> Passage for review:
::::
New books on legendary creatures give us fresh glimpses of monsters real and imagined.

April 24, 2011|By Nick Owchar | Los Angeles Times

Scan through digital images from the Aberdeen Bestiary and you'll find a marvelous stew of myth and reality.

Alongside familiar animals — leopards, panthers, hyenas — this glorious 12th century illuminated manuscript includes some strange ones: A satyr, for instance, with a humanoid shape and a thoughtful expression on its face, and a dazzling phoenix, resting in a goblet as flames encircle the cup's rim.

Bestiaries were attempts in the Middle Ages to catalog the world's living things, whether they had been truly observed or rumored to exist. And it's no wonder that modern writers have been inspired by the idea of a fanciful menagerie to create whimsical bestiaries of their own — Borges did it, and so have the VanderMeers, Ann and Jeff, to give just two examples.

Several new books made me think of these golden, beastly books of yore, for the subjects of "Tracking the Chupacabra," "Monsters of the Gévaudan," and "Kraken" seem like nothing less than fugitives from a bestiary — creatures that have slipped from its pages and fled to the jungles of South America, the woods of France and the depths of the sea.

Managing editor of Skeptical Inquirer magazine, Benjamin Radford goes in search of a vampirish beast prowling the Americas in the last 15 years in "Tracking the Chupacabra: The Vampire Beast in Fact, Fiction, and Folklore" (University of New Mexico Press: 202 pp., $24.95 paper). Think of the chupacabra, he suggests, as "Bigfoot's Hispanic cousin" — but unlike that legendary biped that leaves behind footprints, the chupacabra leaves a bloody trail of half-devoured sheep, goats, dogs, cats and anything else it can lay its claws on.
::::
> Stored data:
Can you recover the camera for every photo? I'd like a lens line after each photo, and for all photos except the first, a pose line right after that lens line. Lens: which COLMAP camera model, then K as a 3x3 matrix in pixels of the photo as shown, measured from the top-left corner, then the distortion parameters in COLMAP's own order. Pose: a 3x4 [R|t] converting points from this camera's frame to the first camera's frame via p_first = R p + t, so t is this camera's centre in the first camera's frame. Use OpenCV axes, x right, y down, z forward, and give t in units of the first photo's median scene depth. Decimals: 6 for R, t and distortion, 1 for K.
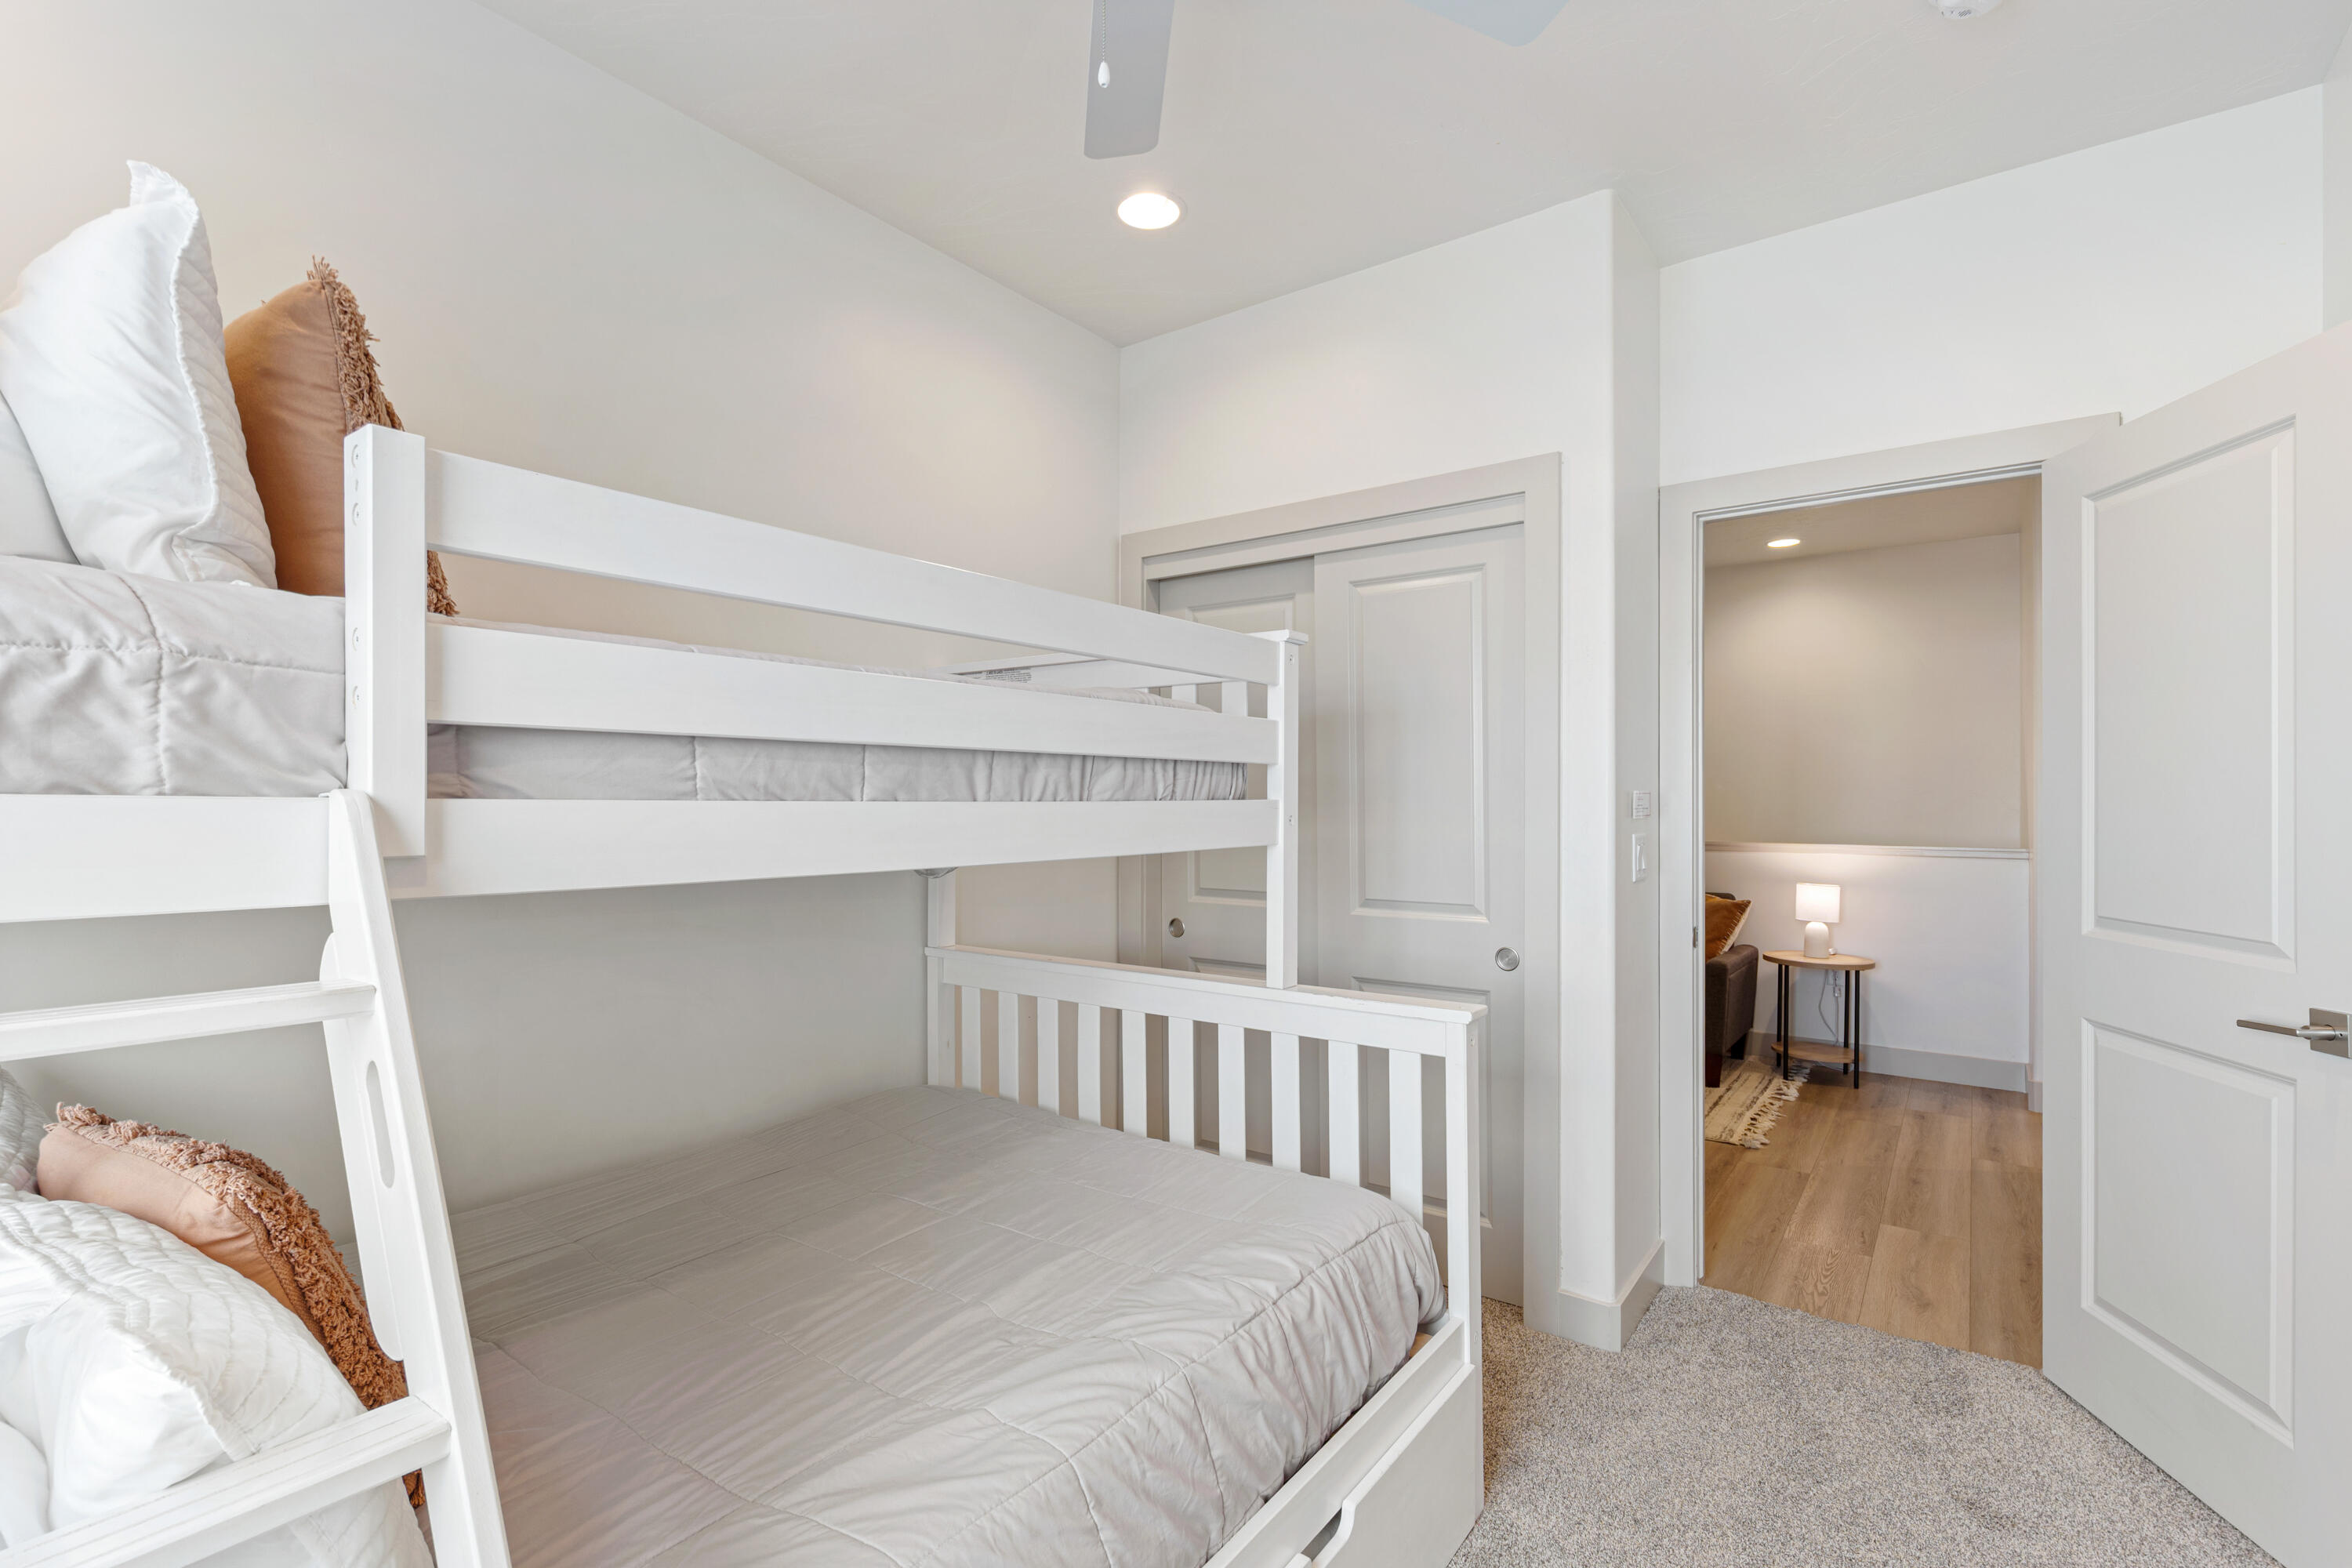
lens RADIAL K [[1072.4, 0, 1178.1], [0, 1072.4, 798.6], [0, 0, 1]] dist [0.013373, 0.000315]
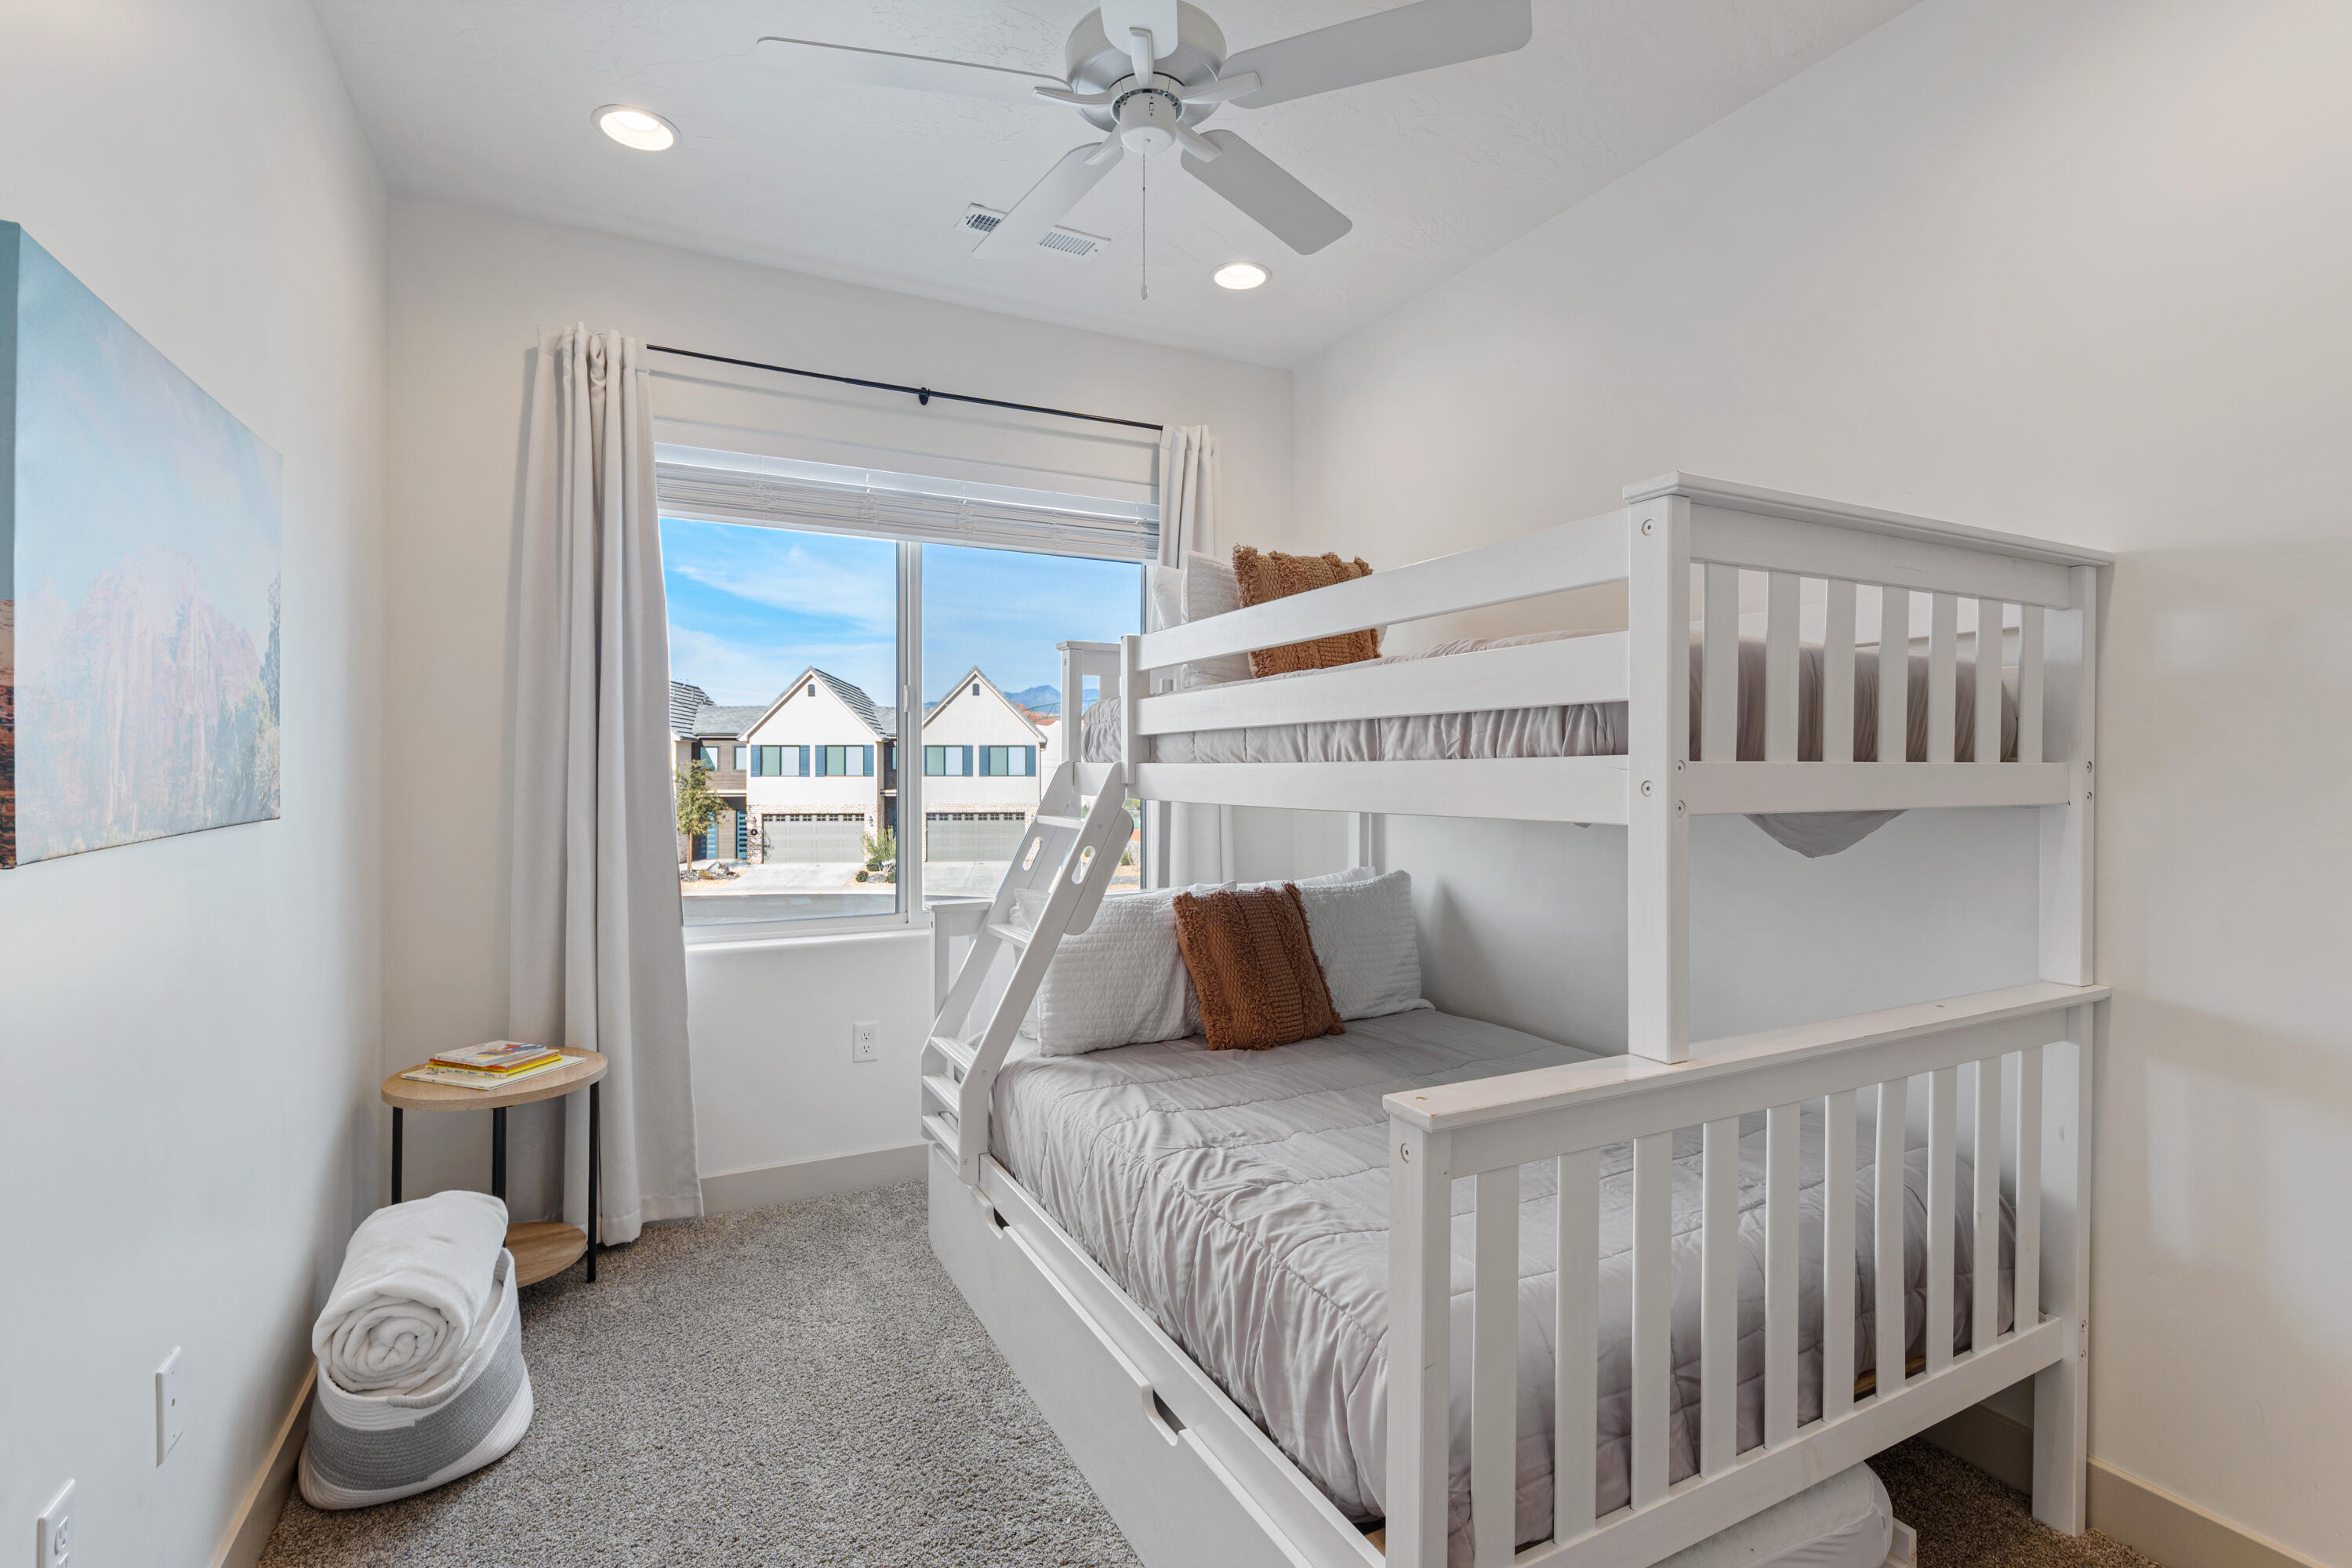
::::
> The task: In the article on legendary creatures, what does Benjamin Radford suggest thinking of the chupacabra as? The material that comes after the article is separate from it.

> Exercise output: "Bigfoot's Hispanic cousin."